I'm looking for some ideas. I've got an HO who has a tall family. They get the drywall pretty wet above the shower. It does have green board but the paint is starting to peal.

Any ideas for a covering of some sort? Formica?


----------



## Spencer (Jul 6, 2005)

Here is a pic. 

It's about 20 inches high by 40x40x40.


----------



## slowsol (Aug 27, 2005)

tile, frp, laminate, waterproof panelling, elastomeric paint, etc.

whatever you do, it's going to look bad. 

Why do they have an acoustic ceiling in the bath?


----------



## Sir Mixalot (Jan 6, 2008)

Spencer said:


> I'm looking for some ideas. I've got an HO who has a tall family. They get the drywall pretty wet above the shower. It does have green board but the paint is starting to peal.
> 
> Any ideas for a covering of some sort? Formica?

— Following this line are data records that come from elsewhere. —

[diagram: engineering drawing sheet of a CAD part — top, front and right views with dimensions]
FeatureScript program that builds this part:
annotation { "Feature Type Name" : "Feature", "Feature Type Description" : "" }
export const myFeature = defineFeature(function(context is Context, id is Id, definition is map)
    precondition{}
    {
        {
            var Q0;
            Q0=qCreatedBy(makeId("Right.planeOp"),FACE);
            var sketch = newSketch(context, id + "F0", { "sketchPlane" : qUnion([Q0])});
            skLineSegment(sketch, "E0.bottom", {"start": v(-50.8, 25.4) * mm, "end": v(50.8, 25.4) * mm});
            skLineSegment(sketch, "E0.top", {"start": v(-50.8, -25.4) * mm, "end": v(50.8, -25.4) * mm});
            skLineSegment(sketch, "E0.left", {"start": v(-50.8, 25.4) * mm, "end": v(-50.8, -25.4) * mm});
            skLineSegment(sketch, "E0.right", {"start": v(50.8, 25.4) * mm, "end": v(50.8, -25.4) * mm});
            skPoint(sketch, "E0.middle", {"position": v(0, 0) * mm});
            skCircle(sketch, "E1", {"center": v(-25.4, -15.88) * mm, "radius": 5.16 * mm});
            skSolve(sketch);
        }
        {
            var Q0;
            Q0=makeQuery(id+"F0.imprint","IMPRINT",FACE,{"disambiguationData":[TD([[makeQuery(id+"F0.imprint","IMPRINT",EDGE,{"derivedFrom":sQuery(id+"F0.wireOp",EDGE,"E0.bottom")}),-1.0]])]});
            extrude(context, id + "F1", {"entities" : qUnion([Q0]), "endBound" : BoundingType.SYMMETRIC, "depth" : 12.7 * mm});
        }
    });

A good quality primer and semi-gloss or gloss paint (two or three coats) should help.

-Paul


----------



## boman47k (Oct 13, 2006)

Good quality primer, paint, and proper sized exhaust fan vented to the outside.


----------



## AARC Drywall (May 11, 2008)

there are many ways to fix this, but green board, if you read the manufactures spec, is no longer to be used in wet areas...so...use as above a good primer , better exhaust fan, and spend the time to seal it...you can also use Carmelite...and seal it to the tub.


----------



## Spencer (Jul 6, 2005)

I am already starting to see some paint peal in one spot. Isn't it to late to go the paint route?


----------



## Big Shoe (Jun 16, 2008)

Scrape loose flakes,skim with some quickset and the paint like Sir Mixalot said.

Like Boman said-tell them to use the vent fan always when showering.


----------